I look for free and "underpriced" hardwood furniture with an eye to harvesting the wood for future projects. I find them on the curb, from family and friends, and at thrift stores. I hate to admit it, but sometimes Spouse and I have a small discussion about whether to buy a very underpriced piece of furniture for its wood, or leave it behind for a needy person who might want to buy it to use. I try to be picky - no MDF, particle board, or plywood for me. One problem that happens from time-to-time is that Spouse sees something that I brought home and prevents me from cutting it up, turning it into a restoration project instead.
It takes a certain mindset to be good at harvesting wood from old furniture. You have to be very picky about finding and removing every screw, nail, staple, and other hardware left behind. I don't use metal detectors, just due care. I am ruthless. If there is doubt that some metal may remain (example: broken staple), the piece gets tossed.
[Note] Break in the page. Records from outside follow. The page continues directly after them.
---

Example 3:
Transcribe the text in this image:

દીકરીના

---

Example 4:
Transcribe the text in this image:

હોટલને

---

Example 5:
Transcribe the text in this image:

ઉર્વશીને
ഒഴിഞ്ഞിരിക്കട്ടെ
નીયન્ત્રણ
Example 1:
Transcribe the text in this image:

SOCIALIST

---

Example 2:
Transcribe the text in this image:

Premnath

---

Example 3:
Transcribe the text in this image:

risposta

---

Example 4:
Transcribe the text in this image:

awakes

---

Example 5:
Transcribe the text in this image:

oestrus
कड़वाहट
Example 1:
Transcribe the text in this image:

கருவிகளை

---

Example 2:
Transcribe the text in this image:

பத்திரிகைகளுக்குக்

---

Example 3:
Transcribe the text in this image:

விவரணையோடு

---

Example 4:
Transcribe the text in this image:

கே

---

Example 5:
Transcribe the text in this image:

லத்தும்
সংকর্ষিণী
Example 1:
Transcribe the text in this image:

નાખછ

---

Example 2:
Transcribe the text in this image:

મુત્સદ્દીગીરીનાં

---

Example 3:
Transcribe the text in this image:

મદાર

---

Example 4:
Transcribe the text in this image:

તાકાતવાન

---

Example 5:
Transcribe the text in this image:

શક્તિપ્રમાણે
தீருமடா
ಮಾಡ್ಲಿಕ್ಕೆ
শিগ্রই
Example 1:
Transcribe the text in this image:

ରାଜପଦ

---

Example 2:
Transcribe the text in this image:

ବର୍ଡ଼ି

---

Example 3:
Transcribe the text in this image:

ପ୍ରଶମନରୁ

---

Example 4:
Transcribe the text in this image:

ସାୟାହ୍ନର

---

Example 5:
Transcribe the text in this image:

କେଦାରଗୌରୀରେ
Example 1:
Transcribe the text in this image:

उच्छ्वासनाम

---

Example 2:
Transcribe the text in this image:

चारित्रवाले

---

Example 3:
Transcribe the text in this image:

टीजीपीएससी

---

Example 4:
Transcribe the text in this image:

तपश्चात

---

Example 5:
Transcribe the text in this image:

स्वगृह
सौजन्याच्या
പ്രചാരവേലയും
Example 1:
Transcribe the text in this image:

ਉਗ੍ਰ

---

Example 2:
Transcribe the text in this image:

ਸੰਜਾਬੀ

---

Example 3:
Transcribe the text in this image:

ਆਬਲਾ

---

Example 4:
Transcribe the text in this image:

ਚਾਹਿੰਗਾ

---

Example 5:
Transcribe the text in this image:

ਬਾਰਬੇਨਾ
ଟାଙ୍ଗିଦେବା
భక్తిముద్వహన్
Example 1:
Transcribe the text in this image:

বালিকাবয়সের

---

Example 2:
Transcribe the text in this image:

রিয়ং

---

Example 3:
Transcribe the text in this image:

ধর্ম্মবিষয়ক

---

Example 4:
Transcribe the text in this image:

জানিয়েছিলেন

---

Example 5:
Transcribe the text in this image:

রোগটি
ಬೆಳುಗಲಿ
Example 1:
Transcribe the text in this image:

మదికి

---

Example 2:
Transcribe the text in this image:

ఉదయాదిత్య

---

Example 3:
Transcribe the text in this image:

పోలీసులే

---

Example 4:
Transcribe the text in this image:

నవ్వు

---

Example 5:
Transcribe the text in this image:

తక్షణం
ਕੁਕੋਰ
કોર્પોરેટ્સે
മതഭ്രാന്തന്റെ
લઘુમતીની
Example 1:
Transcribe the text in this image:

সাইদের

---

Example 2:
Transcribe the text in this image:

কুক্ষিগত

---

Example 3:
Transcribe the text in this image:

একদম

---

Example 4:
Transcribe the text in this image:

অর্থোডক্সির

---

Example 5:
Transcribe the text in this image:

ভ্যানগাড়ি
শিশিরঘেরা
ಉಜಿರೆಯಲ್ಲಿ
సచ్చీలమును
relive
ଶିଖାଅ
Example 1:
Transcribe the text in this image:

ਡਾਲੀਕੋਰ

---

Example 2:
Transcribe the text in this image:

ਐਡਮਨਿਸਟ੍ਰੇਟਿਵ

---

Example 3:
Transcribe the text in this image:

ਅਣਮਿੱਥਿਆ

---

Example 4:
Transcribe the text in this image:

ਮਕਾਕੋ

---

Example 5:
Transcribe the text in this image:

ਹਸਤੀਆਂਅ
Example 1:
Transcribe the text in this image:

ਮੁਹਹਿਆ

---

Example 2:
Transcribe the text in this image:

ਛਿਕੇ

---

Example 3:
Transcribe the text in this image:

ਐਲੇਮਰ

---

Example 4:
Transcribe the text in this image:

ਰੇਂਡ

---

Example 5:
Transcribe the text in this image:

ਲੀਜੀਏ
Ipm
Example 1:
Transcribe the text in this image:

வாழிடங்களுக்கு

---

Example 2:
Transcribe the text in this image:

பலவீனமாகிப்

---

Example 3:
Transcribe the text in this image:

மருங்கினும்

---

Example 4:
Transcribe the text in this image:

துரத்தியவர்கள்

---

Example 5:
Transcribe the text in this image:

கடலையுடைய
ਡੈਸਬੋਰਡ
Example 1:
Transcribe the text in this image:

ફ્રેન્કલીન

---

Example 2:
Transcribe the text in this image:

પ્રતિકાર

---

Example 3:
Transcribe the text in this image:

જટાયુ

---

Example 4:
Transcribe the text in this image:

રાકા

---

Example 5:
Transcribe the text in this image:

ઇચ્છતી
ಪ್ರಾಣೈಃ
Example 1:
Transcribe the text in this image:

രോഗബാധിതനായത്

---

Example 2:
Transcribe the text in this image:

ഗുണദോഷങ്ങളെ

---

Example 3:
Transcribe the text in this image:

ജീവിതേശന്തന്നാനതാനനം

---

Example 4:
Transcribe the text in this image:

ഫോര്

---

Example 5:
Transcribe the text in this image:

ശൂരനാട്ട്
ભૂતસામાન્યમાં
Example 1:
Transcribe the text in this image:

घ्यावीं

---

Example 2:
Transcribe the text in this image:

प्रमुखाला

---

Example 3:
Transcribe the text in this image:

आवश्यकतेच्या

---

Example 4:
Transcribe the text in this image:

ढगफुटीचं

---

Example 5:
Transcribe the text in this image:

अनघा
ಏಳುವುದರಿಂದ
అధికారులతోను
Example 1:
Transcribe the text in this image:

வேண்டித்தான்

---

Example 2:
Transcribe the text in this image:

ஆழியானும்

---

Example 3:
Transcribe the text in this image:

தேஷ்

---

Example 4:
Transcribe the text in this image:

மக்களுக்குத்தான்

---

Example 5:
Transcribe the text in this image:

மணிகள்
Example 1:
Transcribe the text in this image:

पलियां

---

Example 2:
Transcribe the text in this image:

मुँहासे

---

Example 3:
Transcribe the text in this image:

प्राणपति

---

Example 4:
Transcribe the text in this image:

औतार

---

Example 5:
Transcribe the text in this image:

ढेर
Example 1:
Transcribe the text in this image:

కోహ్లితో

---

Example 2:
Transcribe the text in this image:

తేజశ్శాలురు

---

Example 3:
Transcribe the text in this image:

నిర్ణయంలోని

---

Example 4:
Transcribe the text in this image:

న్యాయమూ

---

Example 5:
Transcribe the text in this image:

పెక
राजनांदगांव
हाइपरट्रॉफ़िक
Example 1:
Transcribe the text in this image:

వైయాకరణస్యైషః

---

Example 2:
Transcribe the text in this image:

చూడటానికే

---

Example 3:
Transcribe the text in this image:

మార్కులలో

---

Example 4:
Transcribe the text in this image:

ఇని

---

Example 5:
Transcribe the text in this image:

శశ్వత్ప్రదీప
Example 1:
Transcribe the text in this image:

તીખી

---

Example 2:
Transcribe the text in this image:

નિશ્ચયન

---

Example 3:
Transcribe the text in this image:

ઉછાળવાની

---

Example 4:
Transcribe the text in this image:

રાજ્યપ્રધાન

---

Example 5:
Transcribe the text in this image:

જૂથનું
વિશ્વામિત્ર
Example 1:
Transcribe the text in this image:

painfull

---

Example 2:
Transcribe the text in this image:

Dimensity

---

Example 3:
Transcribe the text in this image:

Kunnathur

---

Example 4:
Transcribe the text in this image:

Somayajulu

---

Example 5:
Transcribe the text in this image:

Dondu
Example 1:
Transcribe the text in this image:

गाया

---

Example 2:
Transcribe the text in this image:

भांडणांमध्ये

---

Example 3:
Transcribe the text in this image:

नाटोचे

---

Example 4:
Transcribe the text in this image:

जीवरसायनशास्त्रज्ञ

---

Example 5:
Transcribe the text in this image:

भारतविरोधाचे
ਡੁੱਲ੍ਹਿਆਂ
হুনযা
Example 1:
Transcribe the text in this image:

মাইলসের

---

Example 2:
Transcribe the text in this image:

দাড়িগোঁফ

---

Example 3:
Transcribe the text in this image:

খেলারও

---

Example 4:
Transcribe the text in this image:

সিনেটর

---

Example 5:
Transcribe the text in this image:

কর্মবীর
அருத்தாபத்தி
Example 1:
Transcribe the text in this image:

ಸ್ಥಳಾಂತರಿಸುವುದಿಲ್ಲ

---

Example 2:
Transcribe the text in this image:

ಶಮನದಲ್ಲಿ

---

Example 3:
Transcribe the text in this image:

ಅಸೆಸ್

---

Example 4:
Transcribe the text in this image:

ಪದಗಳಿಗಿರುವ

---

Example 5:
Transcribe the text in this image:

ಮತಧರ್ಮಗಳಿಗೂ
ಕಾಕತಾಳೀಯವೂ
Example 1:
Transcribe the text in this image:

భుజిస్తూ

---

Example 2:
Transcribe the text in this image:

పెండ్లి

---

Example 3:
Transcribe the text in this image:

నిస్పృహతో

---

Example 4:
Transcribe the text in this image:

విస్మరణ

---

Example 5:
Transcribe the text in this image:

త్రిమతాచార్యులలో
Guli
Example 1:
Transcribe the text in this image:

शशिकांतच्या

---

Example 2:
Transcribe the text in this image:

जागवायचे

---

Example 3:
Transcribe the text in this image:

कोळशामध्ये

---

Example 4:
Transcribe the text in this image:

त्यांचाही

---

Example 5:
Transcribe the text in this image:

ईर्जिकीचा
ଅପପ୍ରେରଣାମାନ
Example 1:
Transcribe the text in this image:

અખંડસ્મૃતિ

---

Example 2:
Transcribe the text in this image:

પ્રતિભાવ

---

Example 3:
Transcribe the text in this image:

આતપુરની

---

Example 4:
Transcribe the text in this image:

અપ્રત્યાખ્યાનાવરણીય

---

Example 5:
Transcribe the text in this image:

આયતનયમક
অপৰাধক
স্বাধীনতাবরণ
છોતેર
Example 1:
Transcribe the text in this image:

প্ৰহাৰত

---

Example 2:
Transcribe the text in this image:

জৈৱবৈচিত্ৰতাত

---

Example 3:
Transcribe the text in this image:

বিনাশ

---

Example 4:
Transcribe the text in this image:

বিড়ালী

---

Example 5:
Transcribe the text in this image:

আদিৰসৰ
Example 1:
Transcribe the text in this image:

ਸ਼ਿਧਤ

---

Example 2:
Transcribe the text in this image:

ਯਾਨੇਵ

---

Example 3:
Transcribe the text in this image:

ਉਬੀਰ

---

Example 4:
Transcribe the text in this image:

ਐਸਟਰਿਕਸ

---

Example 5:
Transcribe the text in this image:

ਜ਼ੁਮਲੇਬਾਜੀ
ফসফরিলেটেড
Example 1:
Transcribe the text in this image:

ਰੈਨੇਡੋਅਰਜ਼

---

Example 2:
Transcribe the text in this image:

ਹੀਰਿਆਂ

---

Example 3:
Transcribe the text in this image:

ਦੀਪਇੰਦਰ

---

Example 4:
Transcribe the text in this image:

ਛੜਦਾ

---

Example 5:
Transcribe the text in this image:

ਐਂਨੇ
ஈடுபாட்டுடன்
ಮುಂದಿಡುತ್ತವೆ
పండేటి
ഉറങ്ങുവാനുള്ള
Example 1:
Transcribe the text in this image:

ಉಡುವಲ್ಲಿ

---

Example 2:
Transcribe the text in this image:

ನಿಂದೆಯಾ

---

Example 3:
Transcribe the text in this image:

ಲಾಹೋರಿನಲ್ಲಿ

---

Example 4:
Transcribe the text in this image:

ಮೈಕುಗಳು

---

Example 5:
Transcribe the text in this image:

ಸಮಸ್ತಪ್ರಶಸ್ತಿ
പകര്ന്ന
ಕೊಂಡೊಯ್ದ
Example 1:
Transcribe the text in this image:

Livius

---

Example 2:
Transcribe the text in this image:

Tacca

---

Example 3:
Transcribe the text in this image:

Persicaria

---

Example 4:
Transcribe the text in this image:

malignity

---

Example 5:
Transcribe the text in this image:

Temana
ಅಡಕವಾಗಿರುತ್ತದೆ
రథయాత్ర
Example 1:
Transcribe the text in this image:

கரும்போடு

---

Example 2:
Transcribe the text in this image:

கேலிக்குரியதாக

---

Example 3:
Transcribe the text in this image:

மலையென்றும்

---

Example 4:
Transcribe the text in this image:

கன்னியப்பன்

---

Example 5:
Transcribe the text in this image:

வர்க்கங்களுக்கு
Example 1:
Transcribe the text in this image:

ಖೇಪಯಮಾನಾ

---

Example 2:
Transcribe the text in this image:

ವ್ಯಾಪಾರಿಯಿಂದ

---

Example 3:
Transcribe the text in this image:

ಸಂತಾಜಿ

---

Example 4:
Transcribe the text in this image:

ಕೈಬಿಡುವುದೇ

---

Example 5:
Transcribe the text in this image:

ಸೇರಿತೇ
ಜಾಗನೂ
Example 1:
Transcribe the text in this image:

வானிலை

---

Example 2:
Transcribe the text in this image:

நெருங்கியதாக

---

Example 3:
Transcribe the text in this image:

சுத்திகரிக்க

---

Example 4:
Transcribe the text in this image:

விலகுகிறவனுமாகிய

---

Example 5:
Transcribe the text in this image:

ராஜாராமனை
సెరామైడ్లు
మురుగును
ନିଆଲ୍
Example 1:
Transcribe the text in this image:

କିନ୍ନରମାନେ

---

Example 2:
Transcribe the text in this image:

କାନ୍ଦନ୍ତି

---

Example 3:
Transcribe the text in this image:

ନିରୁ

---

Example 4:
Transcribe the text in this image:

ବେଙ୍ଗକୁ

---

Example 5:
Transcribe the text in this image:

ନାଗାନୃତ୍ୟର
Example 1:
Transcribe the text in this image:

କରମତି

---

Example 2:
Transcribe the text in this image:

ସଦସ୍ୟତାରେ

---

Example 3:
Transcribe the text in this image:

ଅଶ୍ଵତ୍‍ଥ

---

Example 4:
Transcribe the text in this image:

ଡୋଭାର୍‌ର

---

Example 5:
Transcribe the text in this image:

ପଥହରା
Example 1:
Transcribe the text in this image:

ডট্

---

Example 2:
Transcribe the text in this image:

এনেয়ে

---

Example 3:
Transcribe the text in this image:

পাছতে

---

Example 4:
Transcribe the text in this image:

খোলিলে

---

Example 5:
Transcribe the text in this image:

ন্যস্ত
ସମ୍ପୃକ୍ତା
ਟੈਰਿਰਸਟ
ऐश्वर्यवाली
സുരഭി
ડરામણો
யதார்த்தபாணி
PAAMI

Sometimes it is easier to cut off a chunk and dispose it rather than pulling out all the metal. I use old cheap blades for the rough cutup work.
I also save and reuse scrapwood. It gets used for prototypes, testing, or backing to prevent tearout. Thin exotic hardwood scraps get laminated into pen blanks. The cutoff ends of pen blanks sometimes get turned into bracelet beads for my nieces. I don't like waste.